No total, 80% da área do município consiste em pântano úmido. Lá, nascem vários rios, incluindo o Arauca, que fornece água para a Venezuela.

Ao menos 30 condores sobrevoam a área, conta Fausto Sáenz, diretor científico da Neotropical

– Suspeitas de envenenamento –

A fundação colaborou com a Condor Andino do Equador, bem como com a ONG americana The Peregrine Fund e o zoológico do parque Jaime Duque, localizado a 35 km de Bogotá, para recuperar, curar e, posteriormente, soltar Dasan e Illika.

Primeiro, pesquisadores, bombeiros e policiais cuidaram dos pássaros. Então um helicóptero os transferiu para a clínica veterinária do parque Jaime Duque.

“Eles não reagiam à estímulos”, lembra Sáenz, e os dois apresentavam os mesmos sintomas, indicando que “se alimentaram da mesma fonte de intoxicação”.

O prefeito de Cerrito, Carlos Romero, disse à AFP que uma investigação está em andamento para determinar se houve envenenamento.

Dasan e Illika permaneceram dois meses em isolamento, com o mínimo de contato humano e controle constante dos níveis de toxicidade. Aos poucos, recuperaram seu vigor.

Enquanto isso, a imprensa social lançou um concurso para escolher nomes para a dupla. “Dasan significa ‘líder dos pássaros’, e Illika ‘que tem sorte’ no dialeto uwa”, grupo étnico indígena do centro-leste da Colômbia, indica Sáenz.

O envenenamento na Colômbia é a principal ameaça ao condor, uma espécie encontrada em toda a Cordilheira dos Andes, da Venezuela ao sul da Argentina e Chile, com 6.700 espécimes, segundo especialistas.

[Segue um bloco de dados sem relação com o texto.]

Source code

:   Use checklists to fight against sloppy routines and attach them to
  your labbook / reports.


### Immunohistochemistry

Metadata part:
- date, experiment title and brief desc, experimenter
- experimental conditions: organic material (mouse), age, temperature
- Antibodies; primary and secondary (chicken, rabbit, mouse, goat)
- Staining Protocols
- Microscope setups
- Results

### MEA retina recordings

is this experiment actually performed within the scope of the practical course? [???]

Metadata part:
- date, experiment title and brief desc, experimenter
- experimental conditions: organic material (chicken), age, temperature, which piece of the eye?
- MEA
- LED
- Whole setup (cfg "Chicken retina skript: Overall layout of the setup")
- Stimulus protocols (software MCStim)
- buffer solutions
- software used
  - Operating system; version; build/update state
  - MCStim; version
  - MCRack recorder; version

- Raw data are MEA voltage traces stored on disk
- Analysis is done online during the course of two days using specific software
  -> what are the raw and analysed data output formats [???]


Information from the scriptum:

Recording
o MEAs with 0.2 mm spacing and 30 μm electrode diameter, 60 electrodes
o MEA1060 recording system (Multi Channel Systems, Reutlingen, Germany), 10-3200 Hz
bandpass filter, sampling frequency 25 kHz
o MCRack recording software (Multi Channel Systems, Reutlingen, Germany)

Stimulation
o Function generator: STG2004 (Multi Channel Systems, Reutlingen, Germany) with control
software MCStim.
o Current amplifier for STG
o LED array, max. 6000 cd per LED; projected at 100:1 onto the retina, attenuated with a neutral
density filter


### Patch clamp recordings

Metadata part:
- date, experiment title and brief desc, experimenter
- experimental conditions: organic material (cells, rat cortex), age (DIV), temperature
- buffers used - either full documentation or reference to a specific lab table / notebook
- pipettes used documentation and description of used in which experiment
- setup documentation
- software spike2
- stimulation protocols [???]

Mas o condor, que põe um ovo a cada dois anos, também se depara com os riscos da caça ou de se chocar contra fiação elétrica.

Mesmos riscos para outras espécies como o urso-de-óculos ou a onça, cujos habitats são cercados pela expansão da agricultura e pecuária.

– Liberdade vigiada –

Ninguém quis perder a soltura de Dasan e Illika: cem pessoas se encontraram onde os dois condores haviam sido descobertos.

Em melhor forma, levantaram voo em frente a um público admirador, devidamente equipados com rastreadores.

A família Conde é uma das que defendem essa ave, útil para acabar com a carniça e, assim, evitar possíveis surtos de infecção.

Gilberto, irmão de Eduín, faz campanha com os camponeses para que deixem os preconceitos contra o rei dos Andes.

“Eu digo a eles que devemos proteger o condor (…) porque é uma ave emblemática, sublime e em via de extinção”, explica, ao verificar o céu com binóculos.

Atrás dele, um afresco adorna a parede do hotel que ele administra a mais de 3.000 metros de altitude. Um condor majestoso e o slogan “O páramo résiste” saúdam os corajosos que chegam até lá.